(Sanniopress) – Mi permetto di (re)intervenire a breve distanza dalla mia ultima nota in quanto è evidente che l’ ultimo periodo della precisazione di Viespoli (quello sulla responsabilità del silenzio) è riferito ad una parte del mio intervento.
La vita è fatta di scelte: soprattutto la vita di un politico o di chi, in genere, ha responsabilità di leadership. Anche il silenzio può essere una scelta; ma il silenzio, per sua natura, è ambiguo. Pertanto un politico, che quando fa una scelta ne pondera tutte le possibili conseguenze, deve mettere in conto che il suo silenzio possa essere interpretato in vari modi. In pratica se esiste il silenzio responsabile ha insito una conseguente responsabilità del silenzio. Soprattutto in un momento come questo!
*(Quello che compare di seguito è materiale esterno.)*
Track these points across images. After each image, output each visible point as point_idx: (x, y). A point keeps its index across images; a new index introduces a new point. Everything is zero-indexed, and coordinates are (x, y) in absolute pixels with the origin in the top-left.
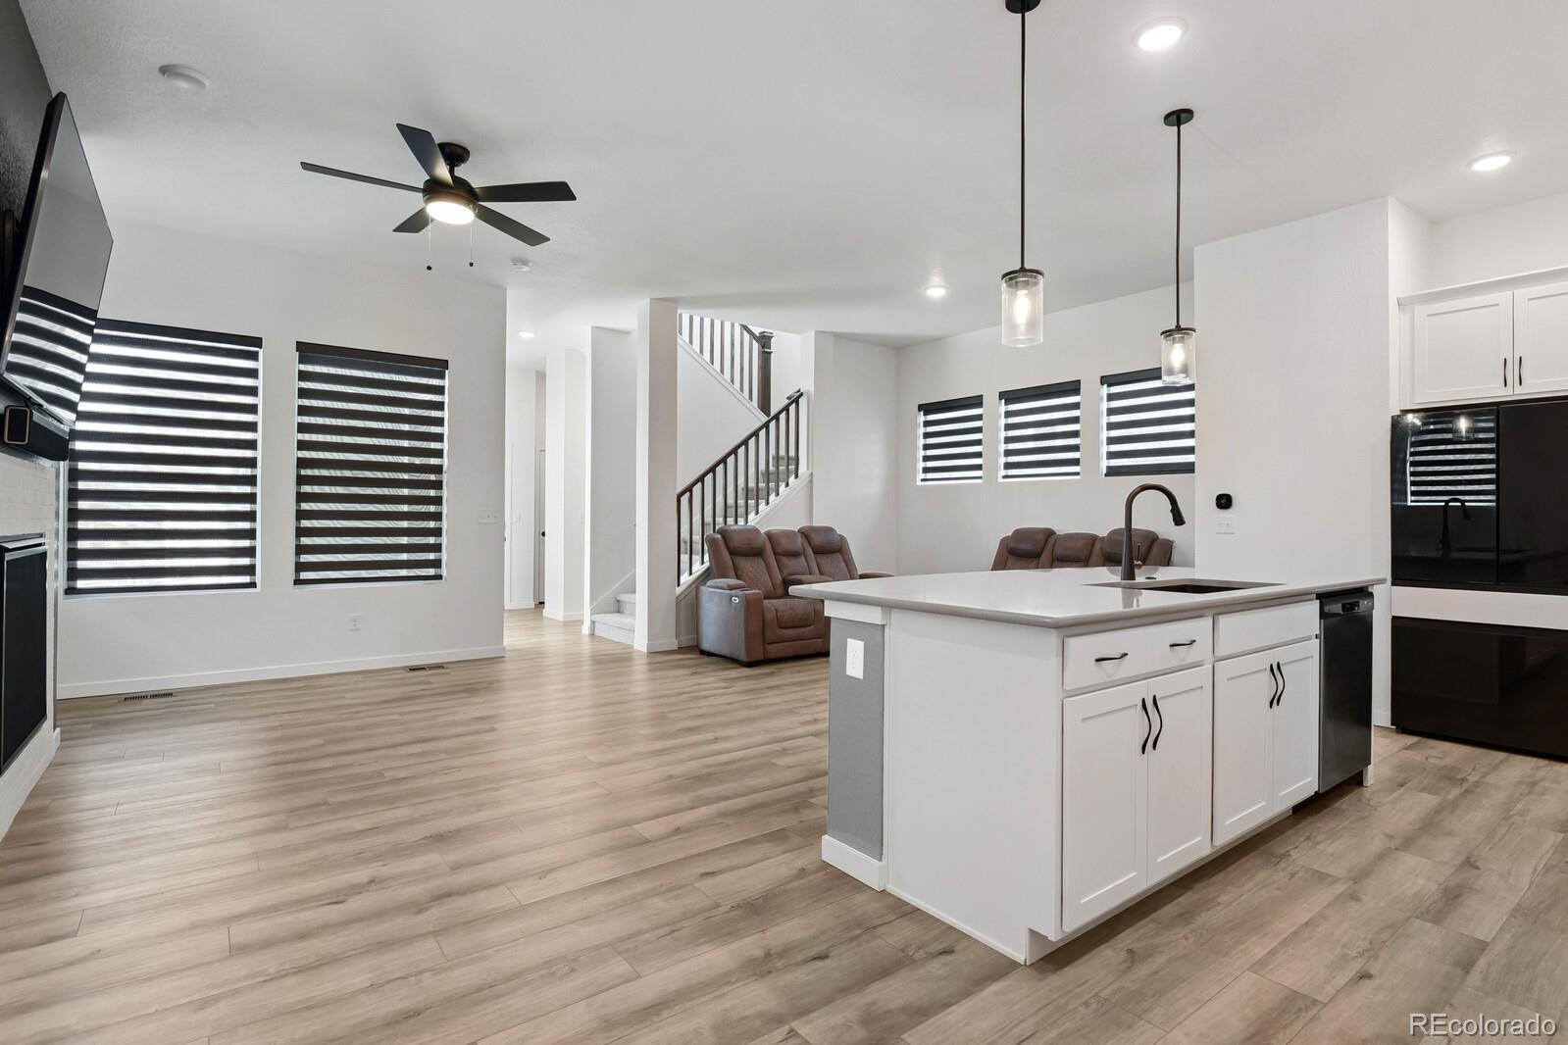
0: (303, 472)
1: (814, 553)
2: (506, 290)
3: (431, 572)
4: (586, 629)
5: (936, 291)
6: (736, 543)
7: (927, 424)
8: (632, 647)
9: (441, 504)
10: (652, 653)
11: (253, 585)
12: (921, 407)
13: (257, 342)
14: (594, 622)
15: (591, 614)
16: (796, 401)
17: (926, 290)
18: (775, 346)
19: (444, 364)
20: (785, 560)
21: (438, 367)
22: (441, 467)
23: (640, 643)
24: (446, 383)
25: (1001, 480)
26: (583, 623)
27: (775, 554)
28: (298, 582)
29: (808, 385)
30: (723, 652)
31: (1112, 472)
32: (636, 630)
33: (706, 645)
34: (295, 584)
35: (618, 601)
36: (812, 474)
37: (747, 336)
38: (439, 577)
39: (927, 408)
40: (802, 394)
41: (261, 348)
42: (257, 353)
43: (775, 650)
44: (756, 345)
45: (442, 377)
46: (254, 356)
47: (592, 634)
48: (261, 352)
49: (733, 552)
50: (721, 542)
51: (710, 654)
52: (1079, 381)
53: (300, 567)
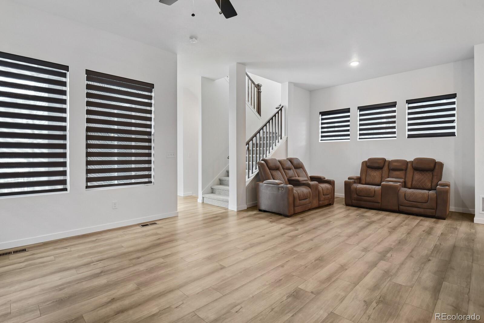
0: (89, 134)
1: (295, 168)
2: (176, 54)
3: (146, 180)
4: (200, 200)
5: (354, 63)
6: (271, 164)
7: (322, 119)
8: (228, 209)
9: (151, 149)
10: (239, 211)
11: (65, 189)
12: (321, 113)
13: (66, 68)
14: (204, 197)
15: (202, 195)
16: (281, 110)
17: (350, 64)
18: (262, 89)
19: (152, 86)
20: (287, 171)
21: (149, 87)
22: (151, 132)
23: (233, 207)
24: (153, 94)
25: (358, 140)
26: (198, 198)
27: (283, 169)
28: (87, 187)
29: (285, 103)
30: (274, 210)
31: (410, 136)
32: (229, 202)
33: (263, 207)
34: (86, 188)
35: (212, 188)
36: (287, 138)
37: (253, 85)
38: (150, 182)
39: (323, 114)
40: (283, 107)
41: (68, 71)
42: (65, 74)
43: (298, 209)
44: (256, 89)
45: (151, 92)
46: (64, 75)
47: (203, 203)
48: (68, 73)
49: (270, 169)
50: (265, 164)
51: (265, 211)
52: (396, 102)
53: (88, 180)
Pasquale oggi dice che “l’ amministrazione sprofonda nella quotidianità di una cronaca sempre più miserevole come il livello del dibattito sul confronto culturale e politico”. E’ qualcosa ma non abbastanza.
Perché poi mi domando (e gli chiedo): a questa miseria cosa stiamo opponendo? Davvero pensiamo che bastino le letterine di el Kozeh, gli articoli puntuti di Giancristiano o la resistenza degli ultimi giapponesi in consiglio comunale?
Pasquale ha insegnato a molti di noi cosa vuol dire una visione, ha parlato di “racconto” vent’anni prima che diventasse parte dell’ armamentario oratorio di Vendola, ha dato una prospettiva di “sprovincializzazione” alla Città e questo senza dover tirare fuori dal cilindro illogiche piattaforme logistiche ma “semplicemente” rompendo lo schema familistico della gestione del potere. E tutto questo non lo ha mai fatto in silenzio.
Oggi la Città è ripiegata su se stessa, ha bisogno di prospettive e di un progetto alternativo e va quindi recuperato quello spirito della proposta che ha bisogno di percorso non episodico, partecipazione, testimonianza e coordinamento.Tutte cose che non si possono fare in silenzio e che hanno bisogno di un riferimento politico-culturale.
Per molti di noi Pasquale è ancora questo riferimento che però deve essere esercitato con continuità manifesta altrimenti c’è il rischio che si possa incorrere nell’ errore di considerare, per quanto responsabile, il silenzio assenza.